Task to carry out – With pictures excluded, output exactly the lines that run from the first line of the data below through the line containing "left hip: (692, 977)".

Records for this exercise –
--- START ---
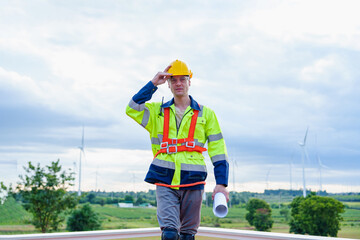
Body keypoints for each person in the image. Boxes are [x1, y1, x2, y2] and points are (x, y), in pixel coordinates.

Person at [126, 60, 229, 240]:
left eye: (183, 79)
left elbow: (218, 149)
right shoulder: (157, 112)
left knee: (188, 236)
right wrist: (152, 84)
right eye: (174, 80)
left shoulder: (207, 114)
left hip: (193, 179)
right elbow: (132, 108)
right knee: (170, 234)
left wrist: (222, 183)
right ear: (168, 83)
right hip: (165, 178)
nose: (178, 83)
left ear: (190, 81)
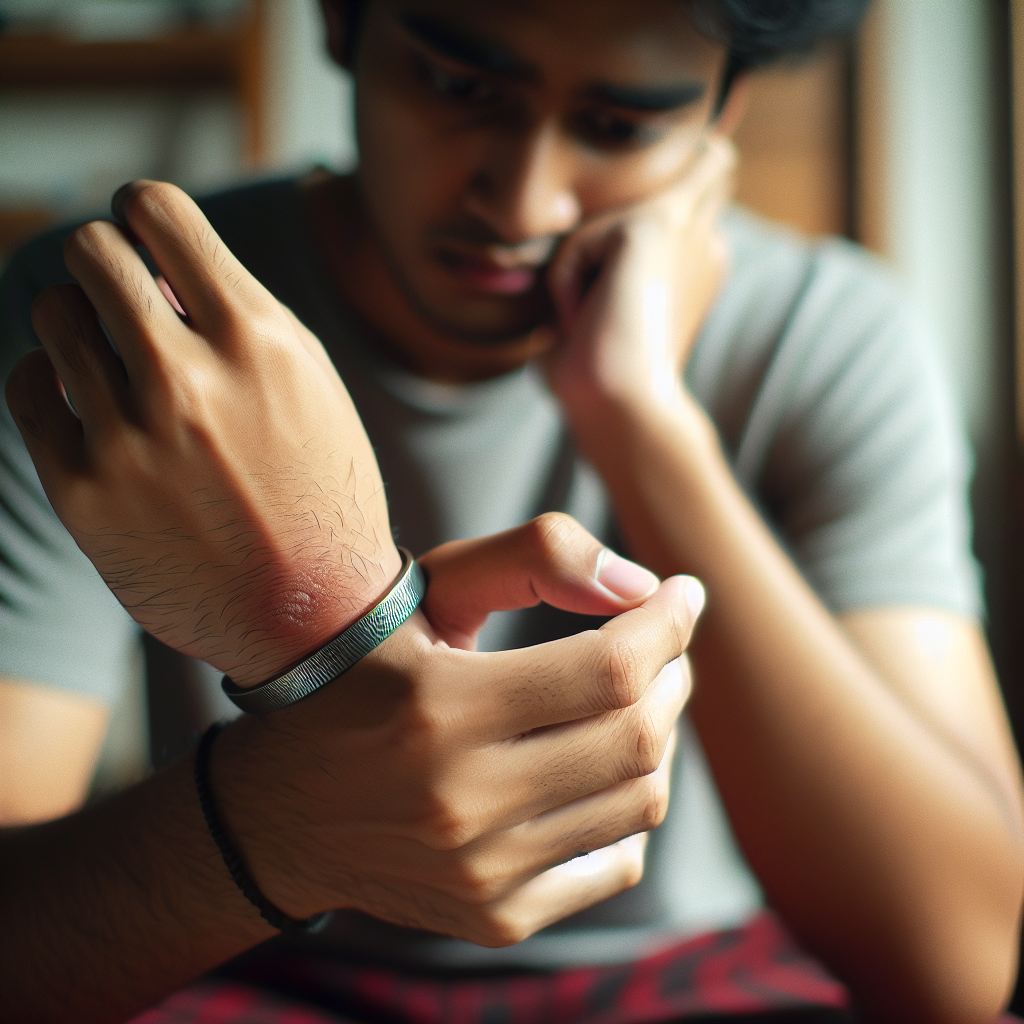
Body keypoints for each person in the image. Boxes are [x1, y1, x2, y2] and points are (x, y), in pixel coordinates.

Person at [2, 1, 1023, 1022]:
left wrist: (640, 418)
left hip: (692, 977)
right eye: (457, 86)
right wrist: (277, 826)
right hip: (245, 969)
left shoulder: (827, 333)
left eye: (620, 127)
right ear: (342, 23)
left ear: (722, 114)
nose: (525, 202)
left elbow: (958, 968)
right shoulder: (112, 325)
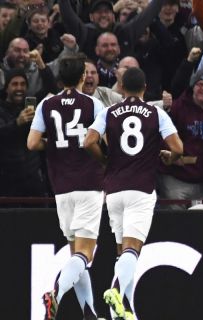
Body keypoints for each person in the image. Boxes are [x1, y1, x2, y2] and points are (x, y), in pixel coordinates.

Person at [84, 67, 183, 319]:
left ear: (122, 88)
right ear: (145, 88)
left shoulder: (108, 111)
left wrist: (105, 160)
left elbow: (89, 141)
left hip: (114, 190)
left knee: (122, 254)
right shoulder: (155, 112)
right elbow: (178, 147)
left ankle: (122, 313)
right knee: (133, 249)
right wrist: (170, 158)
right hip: (141, 188)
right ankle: (116, 290)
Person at [27, 53, 105, 320]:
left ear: (60, 77)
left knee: (76, 253)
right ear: (84, 76)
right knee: (85, 254)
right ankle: (56, 293)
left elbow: (32, 142)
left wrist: (53, 144)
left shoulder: (46, 105)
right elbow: (101, 141)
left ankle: (90, 313)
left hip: (60, 185)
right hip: (89, 184)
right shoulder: (93, 105)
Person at [156, 68, 203, 205]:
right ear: (193, 86)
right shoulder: (176, 107)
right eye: (200, 84)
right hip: (174, 177)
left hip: (201, 181)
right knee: (176, 220)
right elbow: (161, 138)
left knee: (199, 223)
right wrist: (172, 158)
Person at [0, 68, 47, 197]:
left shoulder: (32, 108)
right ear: (6, 88)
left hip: (33, 178)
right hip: (7, 180)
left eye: (23, 84)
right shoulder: (1, 109)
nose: (19, 88)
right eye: (14, 84)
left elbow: (51, 89)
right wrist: (17, 123)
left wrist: (41, 65)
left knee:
--- END ---
Written reply –
Body keypoints for each person in the image. Boxes are [x1, y1, x2, y2] and points are (x, y), in pixel coordinates.

Person at [126, 60, 229, 240]:
left eye: (183, 79)
left elbow: (218, 149)
right shoulder: (157, 112)
left knee: (188, 236)
right wrist: (152, 84)
right eye: (174, 80)
left shoulder: (207, 114)
left hip: (193, 179)
right elbow: (132, 108)
right knee: (170, 234)
left wrist: (222, 183)
right ear: (168, 83)
right hip: (165, 178)
nose: (178, 83)
left ear: (190, 81)
Body keypoints for each person in the image. Boxes are [x1, y1, x2, y2] and points are (x, y), in pixel coordinates.

Person at [2, 1, 1023, 1022]:
left wrist: (640, 418)
left hip: (692, 977)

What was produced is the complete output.